9. Rare Tamagotchis can be worth a lot of money.

According to Business Insider, most vintage Tamagotchis won't fetch big bucks on the secondary market. (On eBay, most are priced at around $50.) The exception are rare editions like “Yasashii Blue” and “Tamagotchi Ocean,” which go for $300 to $450 on eBay. As Complex notes, "There were over 40 versions (lines) of Tamagotchi released, and each line featured a variety of colors and variations ... yours would have to be one of the rarest models to be worth the effort of resale."

10. A new generation of Tamagotchis were released in 2017 for the toy's 20th anniversary.

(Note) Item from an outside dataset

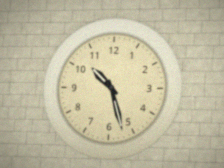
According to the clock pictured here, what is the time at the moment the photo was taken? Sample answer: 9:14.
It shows 10:27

The 2017 re-release of the Tamagotchi in its packaging.
Bandai came to the aid of nostalgic '90s kids when it re-released a version of the original Tamagotchis for the toy's 20th anniversary.
Chesnot/Getty Images

In November 2017, Bandai released a 20th anniversary Tamagotchi that, according to a press release [PDF], was "a first-of-its-kind-anywhere exact replica of the original Tamagotchi handheld digital pet launched ... in 1996." However, as The Verge reported, the toys weren't an exact replica: "They're about half the size, the LCD display is square rather than rectangle, and those helpful icons on the top and bottom of the screen seem to be gone now." In 2019, new Tamagotchis were released; they were larger than the originals, featured full-color displays, and retailed for $60.

11. The original Tamagotchi’s sound has been immortalized in a virtual museum.

The Museum of Endangered Sounds is a website that seeks to immortalize the digital sounds that become extinct as we hurtle through the evolution of technology. “The crackle of a dial-up modem. The metallic clack of a 3.5-inch floppy slotting into a Macintosh disk drive. The squeal of the newborn Tamagotchi. They are vintage sounds that no oldies station is ever going to touch,” The Washington Post wrote in a 2012 profile of the museum. So, yes, the sound of that little Tamagotchi is forever preserved, should it someday, very sadly, cease to exist completely.